> Exercício proposto A
Reescreva o trecho do texto sobre a obra de Paulo Lisboa que vai de "Em Como silenciar" até "substância do tempo.", trocando "aprofunda" por "amplia".

> Trecho selecionado
Em Como silenciar o canto dos pássaros, Paulo Lisboa aprofunda a sua investigação sobre os limites da percepção visual, da ação da luz sobre a matéria que se revela como substância do tempo.

Sobre a flanela fotodegradada, incide esse gesto intangível que ilumina e consome a superfície. Usura de luz.

Em diversas obras anteriores, o artista operava com carvão sobre superfícies, como o papel, o alumínio ou o vidro, criando atmosferas onde a presença do espectador e a incidência da luz alteravam constantemente a perceção da imagem.

> Exercício proposto B
Transcreva palavra por palavra os registros, do início até a linha que contém "genus: Penstemon", incluindo essa linha.

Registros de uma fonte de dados
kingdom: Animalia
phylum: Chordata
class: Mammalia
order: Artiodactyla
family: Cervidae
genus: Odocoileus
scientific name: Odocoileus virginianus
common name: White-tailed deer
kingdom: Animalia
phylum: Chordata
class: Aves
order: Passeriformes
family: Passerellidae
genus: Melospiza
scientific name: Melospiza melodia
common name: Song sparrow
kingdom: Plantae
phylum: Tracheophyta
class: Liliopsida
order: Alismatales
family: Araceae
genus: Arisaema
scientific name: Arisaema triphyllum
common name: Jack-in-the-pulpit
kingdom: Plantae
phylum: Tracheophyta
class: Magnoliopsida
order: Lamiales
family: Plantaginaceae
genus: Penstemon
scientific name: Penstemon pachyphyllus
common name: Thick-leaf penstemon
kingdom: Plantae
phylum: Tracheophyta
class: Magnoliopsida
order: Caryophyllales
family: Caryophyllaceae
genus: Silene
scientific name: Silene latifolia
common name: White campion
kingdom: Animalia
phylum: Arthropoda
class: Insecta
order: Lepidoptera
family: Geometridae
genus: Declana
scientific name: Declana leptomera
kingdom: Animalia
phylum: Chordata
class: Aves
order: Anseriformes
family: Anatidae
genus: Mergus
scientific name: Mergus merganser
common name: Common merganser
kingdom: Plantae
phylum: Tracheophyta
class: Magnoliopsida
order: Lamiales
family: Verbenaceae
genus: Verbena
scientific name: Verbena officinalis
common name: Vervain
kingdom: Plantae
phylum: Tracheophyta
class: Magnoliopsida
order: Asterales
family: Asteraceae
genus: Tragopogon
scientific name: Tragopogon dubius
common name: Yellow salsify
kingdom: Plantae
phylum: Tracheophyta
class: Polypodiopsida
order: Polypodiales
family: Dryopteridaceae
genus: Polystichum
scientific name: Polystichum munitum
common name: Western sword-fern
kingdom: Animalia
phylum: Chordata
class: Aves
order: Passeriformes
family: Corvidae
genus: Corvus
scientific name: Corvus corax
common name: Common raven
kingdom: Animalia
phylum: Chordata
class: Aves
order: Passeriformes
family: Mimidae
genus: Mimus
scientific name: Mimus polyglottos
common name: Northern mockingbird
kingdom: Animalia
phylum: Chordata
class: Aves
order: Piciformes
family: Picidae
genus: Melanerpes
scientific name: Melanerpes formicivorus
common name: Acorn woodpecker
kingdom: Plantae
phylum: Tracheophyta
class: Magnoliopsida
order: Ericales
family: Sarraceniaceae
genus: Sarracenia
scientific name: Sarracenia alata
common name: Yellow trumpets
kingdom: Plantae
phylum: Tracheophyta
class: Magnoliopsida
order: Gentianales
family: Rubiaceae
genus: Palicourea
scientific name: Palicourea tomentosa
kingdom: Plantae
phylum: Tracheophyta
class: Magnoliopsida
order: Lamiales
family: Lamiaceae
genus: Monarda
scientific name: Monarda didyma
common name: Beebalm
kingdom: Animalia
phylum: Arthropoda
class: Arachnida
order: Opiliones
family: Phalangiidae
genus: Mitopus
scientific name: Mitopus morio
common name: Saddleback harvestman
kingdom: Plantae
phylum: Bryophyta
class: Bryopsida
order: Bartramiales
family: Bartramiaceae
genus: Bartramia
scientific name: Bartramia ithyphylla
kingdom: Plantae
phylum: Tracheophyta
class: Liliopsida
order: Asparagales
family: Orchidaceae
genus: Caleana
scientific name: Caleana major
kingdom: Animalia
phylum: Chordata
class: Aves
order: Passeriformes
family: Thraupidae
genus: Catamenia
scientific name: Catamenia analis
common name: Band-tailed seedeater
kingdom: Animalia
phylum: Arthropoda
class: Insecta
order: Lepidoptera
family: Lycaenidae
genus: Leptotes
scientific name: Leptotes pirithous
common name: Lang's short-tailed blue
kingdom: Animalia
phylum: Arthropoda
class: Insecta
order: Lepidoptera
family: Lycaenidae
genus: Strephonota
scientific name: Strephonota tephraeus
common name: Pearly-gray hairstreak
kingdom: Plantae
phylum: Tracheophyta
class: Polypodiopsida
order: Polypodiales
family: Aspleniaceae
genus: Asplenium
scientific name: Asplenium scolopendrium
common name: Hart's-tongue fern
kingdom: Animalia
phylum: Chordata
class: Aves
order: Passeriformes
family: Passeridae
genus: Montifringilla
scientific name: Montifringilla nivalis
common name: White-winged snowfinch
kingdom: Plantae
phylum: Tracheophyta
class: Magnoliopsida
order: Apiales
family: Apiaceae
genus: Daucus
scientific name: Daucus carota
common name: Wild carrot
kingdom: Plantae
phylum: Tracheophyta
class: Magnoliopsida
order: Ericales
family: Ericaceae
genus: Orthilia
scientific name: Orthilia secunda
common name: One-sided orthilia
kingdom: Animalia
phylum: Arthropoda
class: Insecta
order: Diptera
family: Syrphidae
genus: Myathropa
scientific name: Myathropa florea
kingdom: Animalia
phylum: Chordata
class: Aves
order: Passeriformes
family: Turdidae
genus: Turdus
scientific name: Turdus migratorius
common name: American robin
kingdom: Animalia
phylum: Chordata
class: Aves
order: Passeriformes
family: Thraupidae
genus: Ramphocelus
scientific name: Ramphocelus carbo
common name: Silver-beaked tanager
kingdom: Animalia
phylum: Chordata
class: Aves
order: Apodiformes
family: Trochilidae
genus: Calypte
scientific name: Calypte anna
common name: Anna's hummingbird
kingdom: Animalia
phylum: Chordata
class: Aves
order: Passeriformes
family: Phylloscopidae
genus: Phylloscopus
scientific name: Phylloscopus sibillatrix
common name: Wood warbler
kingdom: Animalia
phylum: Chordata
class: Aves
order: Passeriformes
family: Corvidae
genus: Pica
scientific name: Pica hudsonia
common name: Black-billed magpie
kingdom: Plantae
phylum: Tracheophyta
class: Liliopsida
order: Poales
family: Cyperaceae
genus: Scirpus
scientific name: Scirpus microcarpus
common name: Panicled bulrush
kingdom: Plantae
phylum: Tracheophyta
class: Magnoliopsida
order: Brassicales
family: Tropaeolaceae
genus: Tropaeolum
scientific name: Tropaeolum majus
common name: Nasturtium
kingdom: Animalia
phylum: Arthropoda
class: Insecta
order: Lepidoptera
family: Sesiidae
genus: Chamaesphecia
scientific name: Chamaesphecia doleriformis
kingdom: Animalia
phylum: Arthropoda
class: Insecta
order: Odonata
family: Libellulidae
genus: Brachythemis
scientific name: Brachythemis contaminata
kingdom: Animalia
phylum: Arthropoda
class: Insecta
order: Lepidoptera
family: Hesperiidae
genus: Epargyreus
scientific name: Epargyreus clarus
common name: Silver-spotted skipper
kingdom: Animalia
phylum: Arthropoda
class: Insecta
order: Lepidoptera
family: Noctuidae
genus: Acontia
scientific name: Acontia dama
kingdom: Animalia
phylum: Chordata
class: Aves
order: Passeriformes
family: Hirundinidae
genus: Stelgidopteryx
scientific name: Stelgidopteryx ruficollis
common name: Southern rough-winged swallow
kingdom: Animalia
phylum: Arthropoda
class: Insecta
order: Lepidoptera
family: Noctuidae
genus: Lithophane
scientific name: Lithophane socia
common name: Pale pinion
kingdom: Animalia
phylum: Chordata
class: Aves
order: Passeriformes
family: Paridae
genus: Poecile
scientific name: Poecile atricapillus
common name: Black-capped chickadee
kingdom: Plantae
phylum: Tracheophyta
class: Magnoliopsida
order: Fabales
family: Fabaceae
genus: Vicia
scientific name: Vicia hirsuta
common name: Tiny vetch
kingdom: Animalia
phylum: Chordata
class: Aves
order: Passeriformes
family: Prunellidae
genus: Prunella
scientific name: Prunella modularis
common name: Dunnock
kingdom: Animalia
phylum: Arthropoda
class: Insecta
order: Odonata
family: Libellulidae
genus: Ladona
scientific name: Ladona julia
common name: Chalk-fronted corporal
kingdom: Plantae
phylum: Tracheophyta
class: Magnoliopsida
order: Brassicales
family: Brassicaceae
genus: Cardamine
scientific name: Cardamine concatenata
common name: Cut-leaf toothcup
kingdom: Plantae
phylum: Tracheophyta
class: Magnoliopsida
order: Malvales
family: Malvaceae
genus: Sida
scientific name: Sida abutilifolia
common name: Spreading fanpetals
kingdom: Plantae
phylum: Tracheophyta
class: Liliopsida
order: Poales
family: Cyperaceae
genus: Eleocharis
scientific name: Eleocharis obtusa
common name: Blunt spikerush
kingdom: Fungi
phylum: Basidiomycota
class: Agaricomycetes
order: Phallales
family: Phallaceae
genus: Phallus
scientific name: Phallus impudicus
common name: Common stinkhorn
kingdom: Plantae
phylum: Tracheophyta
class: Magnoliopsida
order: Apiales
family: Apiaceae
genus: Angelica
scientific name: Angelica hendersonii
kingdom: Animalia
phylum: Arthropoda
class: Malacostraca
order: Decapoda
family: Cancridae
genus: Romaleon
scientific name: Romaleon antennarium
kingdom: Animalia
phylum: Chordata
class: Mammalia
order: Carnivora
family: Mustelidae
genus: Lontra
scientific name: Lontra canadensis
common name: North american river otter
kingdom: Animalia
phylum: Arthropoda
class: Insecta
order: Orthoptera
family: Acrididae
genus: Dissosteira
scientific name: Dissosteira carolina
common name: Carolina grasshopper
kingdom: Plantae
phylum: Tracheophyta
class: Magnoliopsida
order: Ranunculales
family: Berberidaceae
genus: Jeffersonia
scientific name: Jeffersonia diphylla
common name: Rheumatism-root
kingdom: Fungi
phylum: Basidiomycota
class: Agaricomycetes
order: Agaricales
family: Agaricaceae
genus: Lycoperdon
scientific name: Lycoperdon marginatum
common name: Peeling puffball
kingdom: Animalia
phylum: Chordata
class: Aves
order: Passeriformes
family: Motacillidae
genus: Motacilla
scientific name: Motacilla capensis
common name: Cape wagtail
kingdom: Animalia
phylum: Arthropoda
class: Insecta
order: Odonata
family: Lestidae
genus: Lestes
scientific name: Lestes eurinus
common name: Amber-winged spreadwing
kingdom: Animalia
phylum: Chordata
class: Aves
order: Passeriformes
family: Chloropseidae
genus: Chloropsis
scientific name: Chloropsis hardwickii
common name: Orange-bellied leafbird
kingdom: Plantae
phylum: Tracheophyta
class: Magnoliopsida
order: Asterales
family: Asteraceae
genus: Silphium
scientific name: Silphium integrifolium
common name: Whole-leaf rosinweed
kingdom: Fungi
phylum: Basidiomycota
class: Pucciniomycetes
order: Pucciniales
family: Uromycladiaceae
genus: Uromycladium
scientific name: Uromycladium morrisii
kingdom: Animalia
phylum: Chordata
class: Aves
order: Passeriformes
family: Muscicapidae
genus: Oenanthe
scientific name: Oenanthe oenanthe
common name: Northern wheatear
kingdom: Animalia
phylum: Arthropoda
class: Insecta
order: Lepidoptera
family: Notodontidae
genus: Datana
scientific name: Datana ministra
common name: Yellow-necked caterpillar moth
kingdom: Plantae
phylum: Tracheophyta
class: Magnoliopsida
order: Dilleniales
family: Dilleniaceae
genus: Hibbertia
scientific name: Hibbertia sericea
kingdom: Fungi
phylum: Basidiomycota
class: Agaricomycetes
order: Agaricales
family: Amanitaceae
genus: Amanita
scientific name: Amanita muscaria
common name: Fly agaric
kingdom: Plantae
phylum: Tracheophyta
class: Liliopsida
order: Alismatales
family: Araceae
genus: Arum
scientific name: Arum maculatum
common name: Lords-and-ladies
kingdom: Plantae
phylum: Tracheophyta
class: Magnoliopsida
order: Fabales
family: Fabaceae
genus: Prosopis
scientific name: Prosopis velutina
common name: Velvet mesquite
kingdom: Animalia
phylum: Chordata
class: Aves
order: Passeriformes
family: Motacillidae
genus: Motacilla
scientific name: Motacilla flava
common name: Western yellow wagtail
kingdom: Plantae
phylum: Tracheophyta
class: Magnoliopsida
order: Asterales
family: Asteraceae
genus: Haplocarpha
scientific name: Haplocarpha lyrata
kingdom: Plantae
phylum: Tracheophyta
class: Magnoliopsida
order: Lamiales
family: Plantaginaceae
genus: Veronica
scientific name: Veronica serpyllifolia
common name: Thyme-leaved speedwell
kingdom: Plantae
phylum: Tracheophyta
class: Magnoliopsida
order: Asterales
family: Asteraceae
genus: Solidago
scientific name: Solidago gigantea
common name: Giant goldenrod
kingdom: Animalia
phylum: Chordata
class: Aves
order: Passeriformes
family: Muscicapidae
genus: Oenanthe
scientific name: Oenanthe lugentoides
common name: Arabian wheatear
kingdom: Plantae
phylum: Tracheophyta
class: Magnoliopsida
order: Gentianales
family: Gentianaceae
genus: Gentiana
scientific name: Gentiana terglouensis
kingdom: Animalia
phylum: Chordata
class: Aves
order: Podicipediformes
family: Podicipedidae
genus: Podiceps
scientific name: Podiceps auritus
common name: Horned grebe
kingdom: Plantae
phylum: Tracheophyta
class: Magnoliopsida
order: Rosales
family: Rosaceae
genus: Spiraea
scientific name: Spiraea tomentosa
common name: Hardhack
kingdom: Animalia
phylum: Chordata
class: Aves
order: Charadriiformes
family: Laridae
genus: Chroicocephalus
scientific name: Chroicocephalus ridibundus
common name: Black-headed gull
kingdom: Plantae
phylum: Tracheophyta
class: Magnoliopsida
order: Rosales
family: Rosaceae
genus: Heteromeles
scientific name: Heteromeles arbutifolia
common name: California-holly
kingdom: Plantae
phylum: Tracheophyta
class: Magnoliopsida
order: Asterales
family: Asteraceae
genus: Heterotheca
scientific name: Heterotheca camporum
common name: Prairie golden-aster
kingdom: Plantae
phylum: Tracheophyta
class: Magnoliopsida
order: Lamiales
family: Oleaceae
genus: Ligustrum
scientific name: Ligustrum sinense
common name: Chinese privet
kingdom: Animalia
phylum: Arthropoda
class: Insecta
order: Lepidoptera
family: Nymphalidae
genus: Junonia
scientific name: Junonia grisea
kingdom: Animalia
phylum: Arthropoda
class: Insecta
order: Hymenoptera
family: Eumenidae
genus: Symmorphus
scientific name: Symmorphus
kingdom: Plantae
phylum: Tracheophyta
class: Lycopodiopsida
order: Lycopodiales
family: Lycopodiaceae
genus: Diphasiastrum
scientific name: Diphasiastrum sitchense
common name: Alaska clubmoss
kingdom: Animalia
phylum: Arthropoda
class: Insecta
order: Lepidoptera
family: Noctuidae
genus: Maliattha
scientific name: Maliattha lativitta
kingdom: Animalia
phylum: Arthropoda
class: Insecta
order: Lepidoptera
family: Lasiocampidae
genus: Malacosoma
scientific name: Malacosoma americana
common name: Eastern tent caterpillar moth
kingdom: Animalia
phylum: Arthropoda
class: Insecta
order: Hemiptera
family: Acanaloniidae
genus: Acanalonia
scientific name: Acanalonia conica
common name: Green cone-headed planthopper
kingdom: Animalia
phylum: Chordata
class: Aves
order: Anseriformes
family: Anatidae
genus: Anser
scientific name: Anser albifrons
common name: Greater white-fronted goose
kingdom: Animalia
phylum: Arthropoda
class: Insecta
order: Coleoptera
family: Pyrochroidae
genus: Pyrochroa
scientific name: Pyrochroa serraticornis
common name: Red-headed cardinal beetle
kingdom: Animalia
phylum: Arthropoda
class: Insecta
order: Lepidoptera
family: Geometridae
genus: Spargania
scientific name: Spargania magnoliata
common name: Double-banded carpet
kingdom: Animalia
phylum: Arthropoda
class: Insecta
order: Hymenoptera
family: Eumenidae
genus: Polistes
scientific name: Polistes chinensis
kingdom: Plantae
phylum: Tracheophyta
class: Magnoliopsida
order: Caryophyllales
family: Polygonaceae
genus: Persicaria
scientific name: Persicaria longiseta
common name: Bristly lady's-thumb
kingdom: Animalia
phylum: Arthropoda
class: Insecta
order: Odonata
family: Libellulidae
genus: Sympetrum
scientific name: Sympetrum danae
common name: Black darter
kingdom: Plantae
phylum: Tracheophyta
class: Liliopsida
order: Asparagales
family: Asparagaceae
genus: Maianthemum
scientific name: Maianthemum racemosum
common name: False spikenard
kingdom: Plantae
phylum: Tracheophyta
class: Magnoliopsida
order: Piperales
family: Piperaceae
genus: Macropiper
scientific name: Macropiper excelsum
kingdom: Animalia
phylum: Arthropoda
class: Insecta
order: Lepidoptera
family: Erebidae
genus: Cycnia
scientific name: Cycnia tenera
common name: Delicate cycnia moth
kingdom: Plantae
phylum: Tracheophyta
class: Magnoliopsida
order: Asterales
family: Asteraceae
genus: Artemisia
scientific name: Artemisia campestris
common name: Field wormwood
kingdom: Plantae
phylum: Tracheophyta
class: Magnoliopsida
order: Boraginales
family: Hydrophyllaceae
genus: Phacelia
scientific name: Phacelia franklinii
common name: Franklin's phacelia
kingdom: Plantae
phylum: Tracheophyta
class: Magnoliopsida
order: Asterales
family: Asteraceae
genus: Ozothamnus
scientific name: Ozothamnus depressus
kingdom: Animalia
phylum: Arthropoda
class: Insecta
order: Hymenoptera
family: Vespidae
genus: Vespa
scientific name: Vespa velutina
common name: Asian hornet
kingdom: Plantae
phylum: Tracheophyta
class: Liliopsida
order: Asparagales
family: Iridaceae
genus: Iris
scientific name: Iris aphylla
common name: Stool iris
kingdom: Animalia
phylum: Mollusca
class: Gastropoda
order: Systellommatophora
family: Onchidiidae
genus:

> Resultado da tarefa A
Em Como silenciar o canto dos pássaros, Paulo Lisboa amplia a sua investigação sobre os limites da percepção visual, da ação da luz sobre a matéria que se revela como substância do tempo.

> Resultado da tarefa B
kingdom: Animalia
phylum: Chordata
class: Mammalia
order: Artiodactyla
family: Cervidae
genus: Odocoileus
scientific name: Odocoileus virginianus
common name: White-tailed deer
kingdom: Animalia
phylum: Chordata
class: Aves
order: Passeriformes
family: Passerellidae
genus: Melospiza
scientific name: Melospiza melodia
common name: Song sparrow
kingdom: Plantae
phylum: Tracheophyta
class: Liliopsida
order: Alismatales
family: Araceae
genus: Arisaema
scientific name: Arisaema triphyllum
common name: Jack-in-the-pulpit
kingdom: Plantae
phylum: Tracheophyta
class: Magnoliopsida
order: Lamiales
family: Plantaginaceae
genus: Penstemon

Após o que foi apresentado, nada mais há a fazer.